Editorial: Perspectives on Carbon Dioxide Capture and Conversion

Abstract

If we were to establish a year for the discovery of global warming caused by the concentration of greenhouse gases in the atmosphere, this year is 1988. In the summer of that year, the highest temperatures in the historical series of data collected so far were recorded. Moreover, atmospheric simulators had become so accurate that all existing models, validated from the reproduction of climate historical records, showed significant global warming when greenhouse gases were added (Weart, 2008). Today, more than 30 years later, the scientific community has produced a huge knowledge base around CO2 capture materials and processes, and the present research topic offers a nice sample of such efforts. From the point of view of materials, we present the prospects of conventional materials such as activated carbons, tailored to capture CO2 either as synthesized (Prauchner et al.) or by post-synthesis impregnation (Giraldo et al.). Mesoporous silicas belong to the group of very stable materials with a low CO2 adsorption capacity per se; however, they are preferential candidates for functionalization with amino silanes, which considerably increase their CO2 capture capacity (Vilarrasa-García et al.).
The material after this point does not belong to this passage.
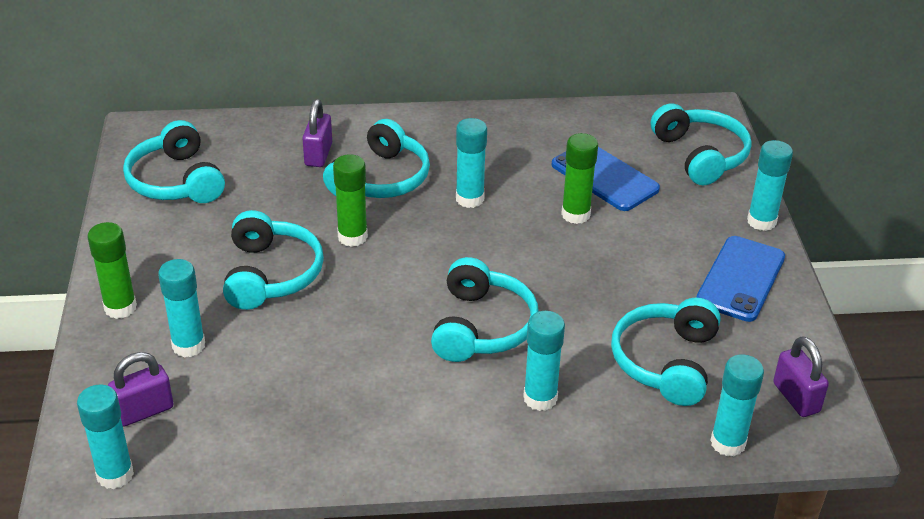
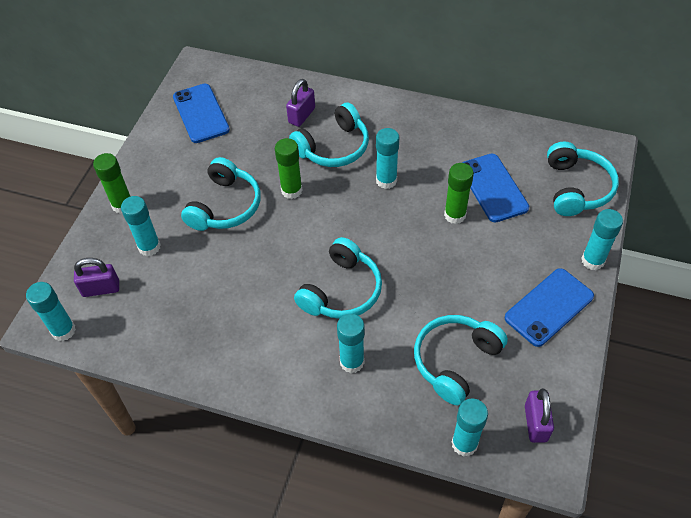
camera: 25 degrees right, 15 degrees up
(176, 181) = (201, 113): turquoise headphones -> blue phone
The research topic also includes materials that weakly bind CO2 while keeping a relatively high uptake, such as the aluminum phosphate molecular sieves (Pérez-Botella et al.). Important techno-economic considerations of capture processes are considered (Danaci et al.), and the state of art of CO2 capture via mineralization of steel slag (Zhao et al.) is presented. Finally, new bed-forming techniques based on additive manufacturing are presented using the new material ZIF-8 (Verougstraete et al.) from the class of metal–organic frameworks (MOFs). We hope that this collection will be useful both as an introduction to the subject of CO2 capture and as a relevant showcase of the latest research associated with the topic.